Start of DATA SHOWN
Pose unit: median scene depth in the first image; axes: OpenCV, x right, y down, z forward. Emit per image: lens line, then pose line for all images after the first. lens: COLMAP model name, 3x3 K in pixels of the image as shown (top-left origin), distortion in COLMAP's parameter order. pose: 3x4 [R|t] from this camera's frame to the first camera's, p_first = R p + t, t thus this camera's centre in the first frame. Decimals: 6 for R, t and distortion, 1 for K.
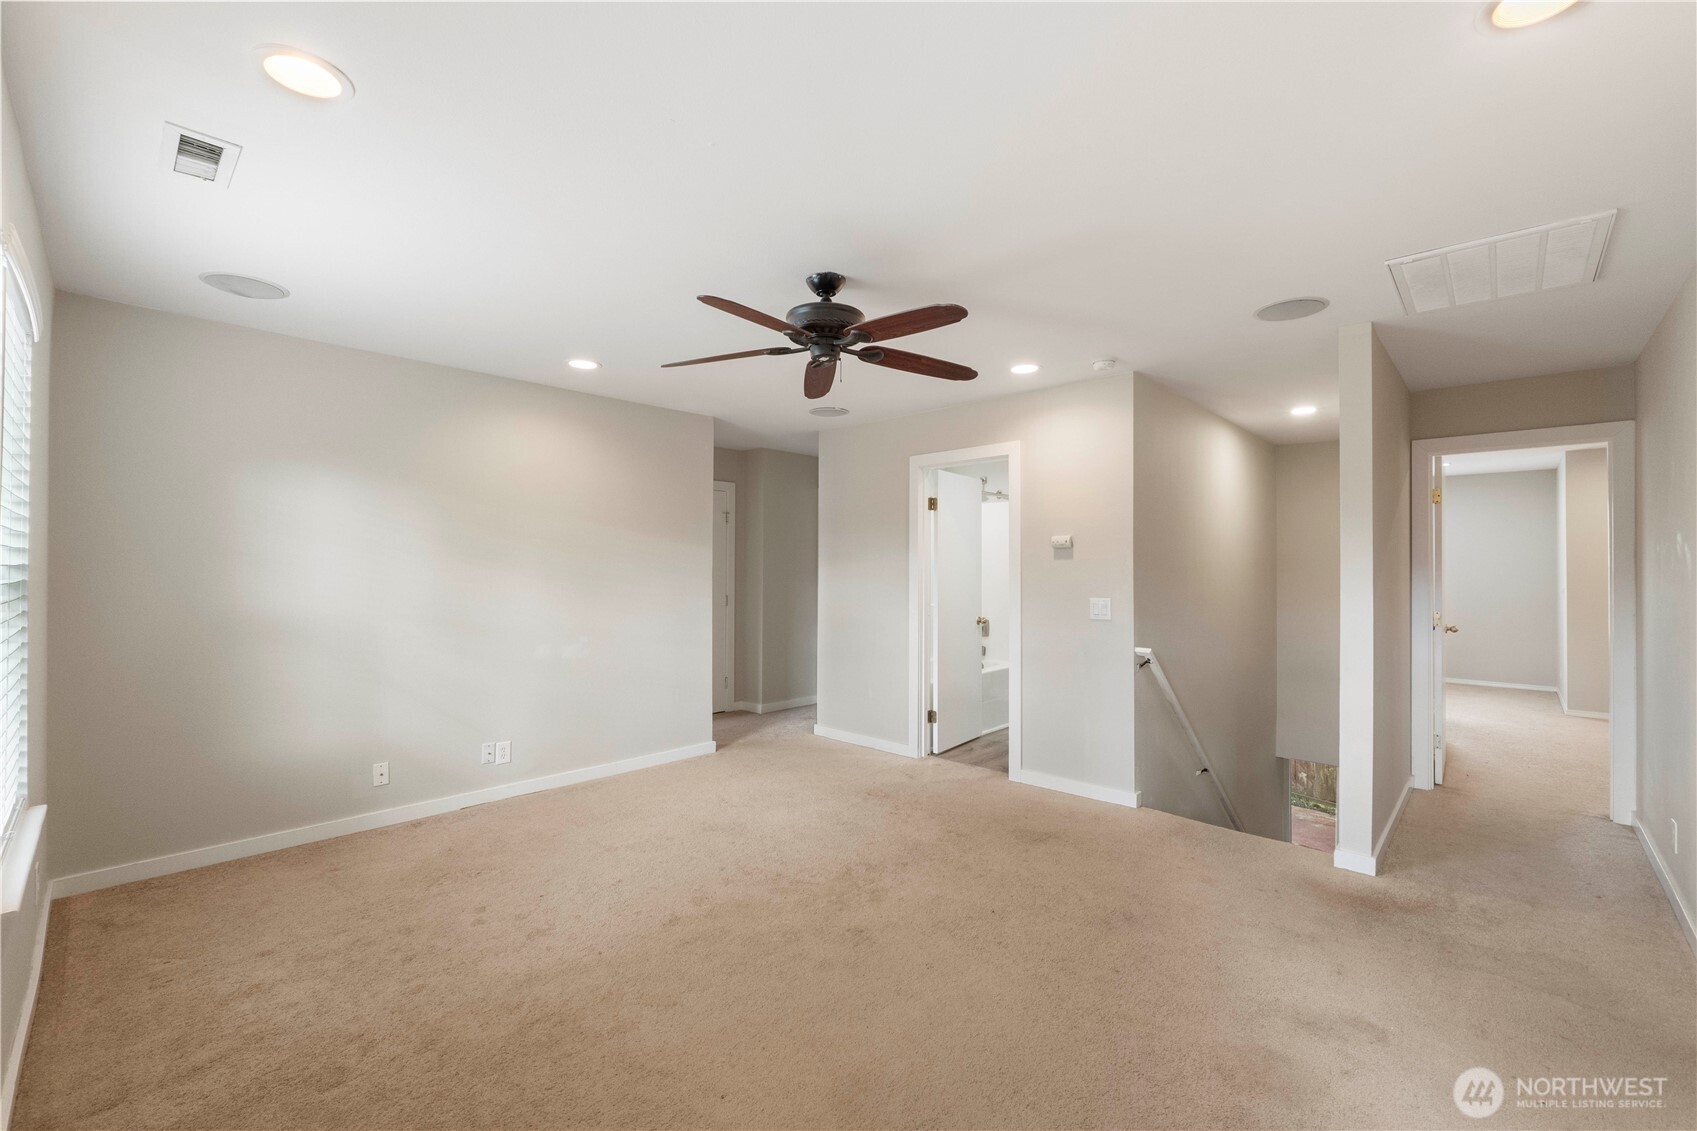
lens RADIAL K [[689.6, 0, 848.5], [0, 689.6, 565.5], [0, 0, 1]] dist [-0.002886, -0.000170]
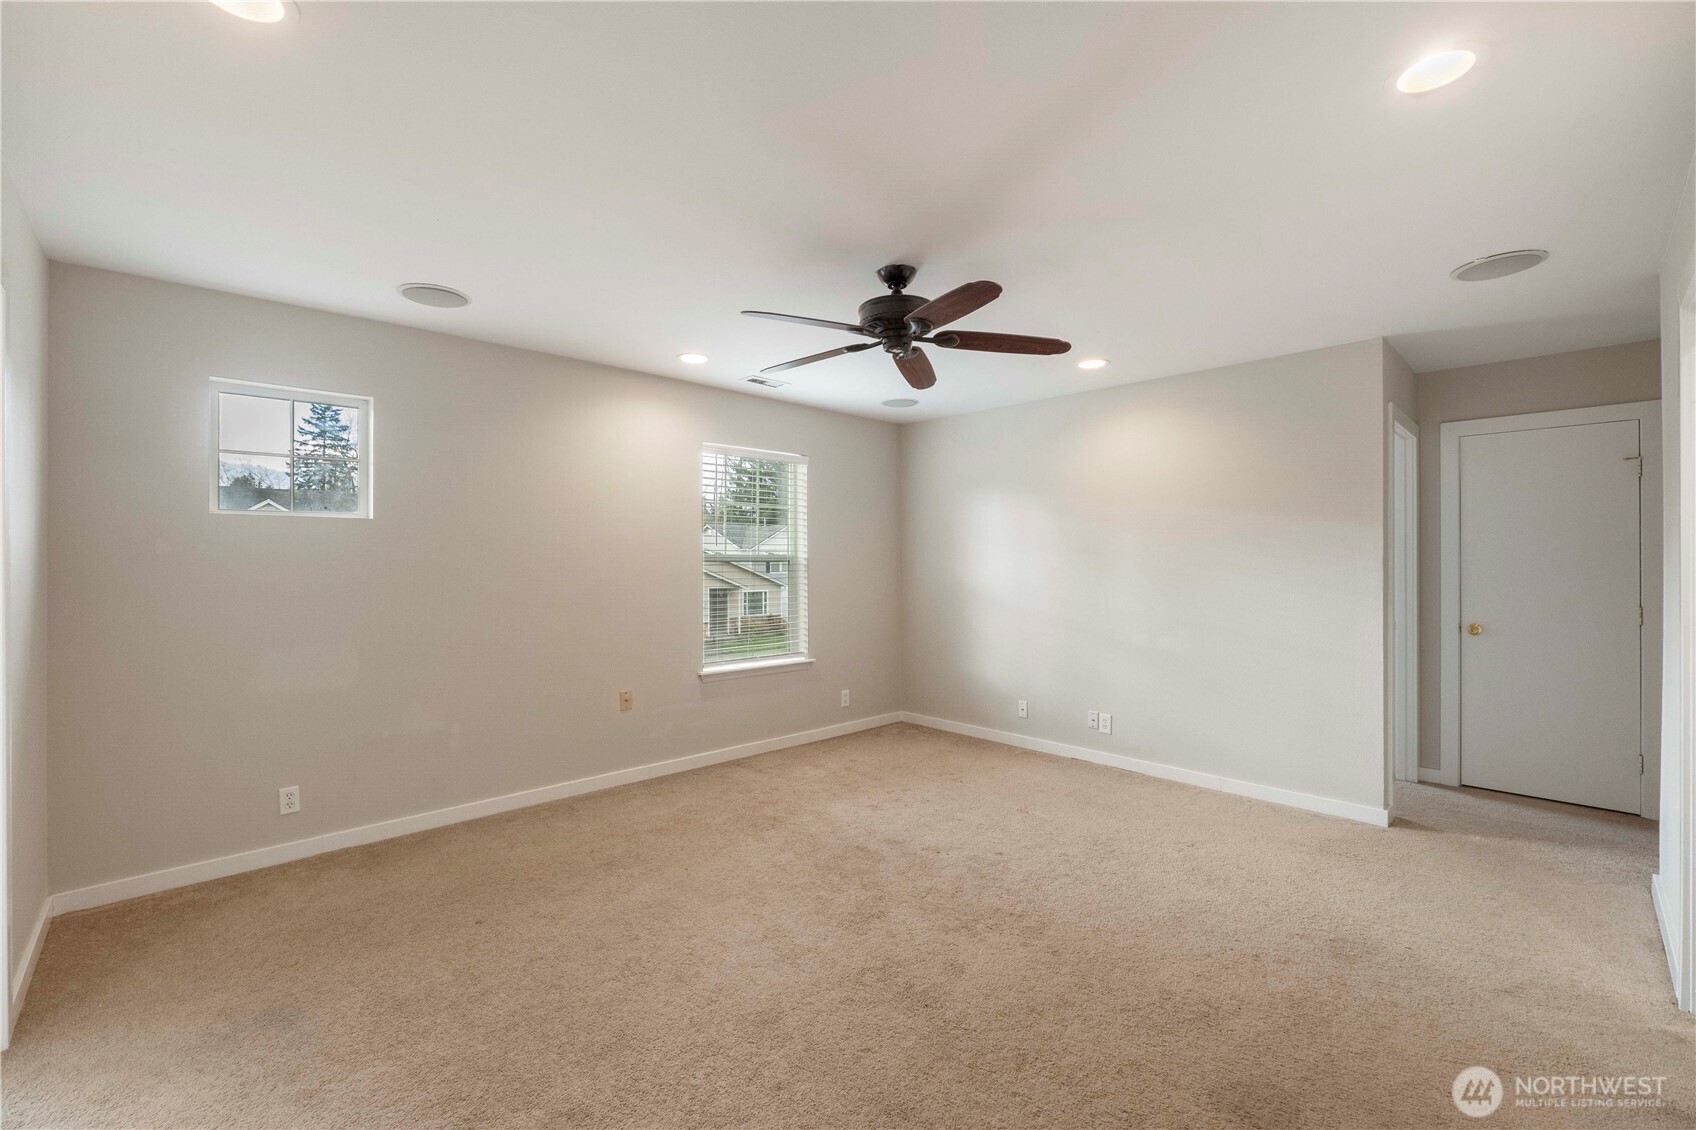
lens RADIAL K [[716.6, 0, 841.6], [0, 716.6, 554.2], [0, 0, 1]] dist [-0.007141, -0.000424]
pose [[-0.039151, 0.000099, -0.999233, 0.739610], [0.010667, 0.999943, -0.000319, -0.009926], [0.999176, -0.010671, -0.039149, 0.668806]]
End of DATA SHOWN
Please output the material above unchanged, apart from removing the pictures.

Pose unit: median scene depth in the first image; axes: OpenCV, x right, y down, z forward. Emit per image: lens line, then pose line for all images after the first. lens: COLMAP model name, 3x3 K in pixels of the image as shown (top-left origin), distortion in COLMAP's parameter order. pose: 3x4 [R|t] from this camera's frame to the first camera's, p_first = R p + t, t thus this camera's centre in the first frame. Decimals: 6 for R, t and distortion, 1 for K.
lens RADIAL K [[689.6, 0, 848.5], [0, 689.6, 565.5], [0, 0, 1]] dist [-0.002886, -0.000170]
lens RADIAL K [[716.6, 0, 841.6], [0, 716.6, 554.2], [0, 0, 1]] dist [-0.007141, -0.000424]
pose [[-0.039151, 0.000099, -0.999233, 0.739610], [0.010667, 0.999943, -0.000319, -0.009926], [0.999176, -0.010671, -0.039149, 0.668806]]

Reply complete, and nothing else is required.